Yemen Times Staff
August 29, 2008 - Issue: (1185), Volume 16
Sana’a university students carry out five days marches, demanding raising the enrollment capacity.
SANA’A, Aug. 26 — In tandem with government efforts to tackle youth unemployment, Yemen’s Youth Shoura (Consultative) Council, or YCC, held a three-day session at the Shoura Council to discuss a 2006 strategy report presented by the Civil Services Ministry.
The report cited lack of government jobs, the role of the private sector, lack of cooperation between ministries and favoritism as the main reasons for youth unemployment in Yemen.
Mohammed Al-Kabab, head of the Shoura Council’s political committee, opened the session, saying, “This youth council represents a very interesting initiative that deserves care and interest.”
He went on to say, “The YCC promotes a greater exchange of leadership experience between youth and political leaders from one generation to another. This generation’s problems are different from the past, particularly in terms of unemployment.” During the discussions, YCC members cited facts that demand the Yemeni government provide more jobs. For example, the Civil Service Ministry received 132,000 job applications in 2006, but only 8,000 jobs were available.
Commenting on this, YCC vice president Wojoud Mejalli noted, “That isn’t even 10 percent of the number of applicants, so how can young people find work with such a dismal percentage?”
Council members also stressed the importance of the private sector and its role in helping to decrease unemployment. Faris Al-Himyari, head of the YCC’s media and culture committee, said, “It’s important to talk more about the private sector’s role and seek better cooperation between the public and private sectors. We’re talking about the future here, so I believe it’s important for all sides and parties to help build a safe one.”
In the council’s final statement, members indicated that there should be more cooperation between all educational bodies in Yemen, adding that they look forward to creating a better future for young Yemenis by providing them more jobs.
As Mejalli stated, “Yemen’s Ministry of Higher Education and the Civil Services Ministry should have a strategy of cooperation so that college graduates will be able to find jobs. This also would help dispel the many unacceptable phenomena that are growing in this country, one of which is terrorism.”
The YCC noted that such violence mostly results from unemployment and that more cooperation would be a definitive solution. Civil Services Ministry representative Adnan Ahmed maintains that many Yemeni students choose to study difficult specialities. “For example, if a student studies history, he or she may only be able to teach, so what if there’s no need for history schoolteachers? We can’t do anything about such cases. Thus, we need more doctors and engineers because such jobs are always available.”
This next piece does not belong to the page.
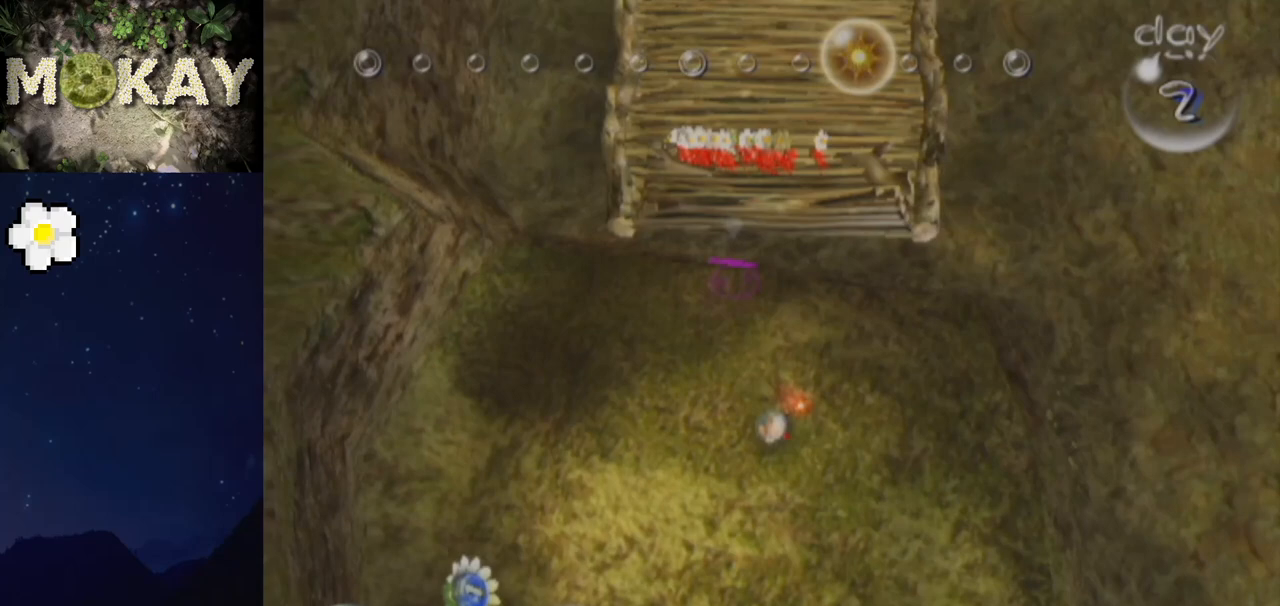
{"buttons": [], "left_stick": "up-right", "right_stick": "center", "events": [[200, "left_stick", "center"], [267, "right_stick", "up"], [333, "left_stick", "up"], [433, "left_stick", "up-right"], [500, "right_stick", "center"]]}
Adnan Ahmed went on to say, “Also in the 2006 report, we addressed the issue of favoritism, which is a very common problem in Yemen. Most graduates can’t find jobs because those with social or political power install their relatives in government positions instead of others.”
He added, “It’s a very transparent report and we’re looking forward an even better report for 2007.”
The YCC meets every six months to discuss youth issues specified by either the YCC presidential board or the general secretariat panel. The panel holds a monthly meeting to discuss the tasks and achievements of council committees, which operate year round.
The council publishes a quarterly publication documenting its activities and discussing youth issues.
The YCC is a national youth organization consisting of 111 members representing various NGOs, political parties and national education organizations. Its mission is to encourage a spirit of volunteerism among youths and provide them opportunities to participate in civil society and social work.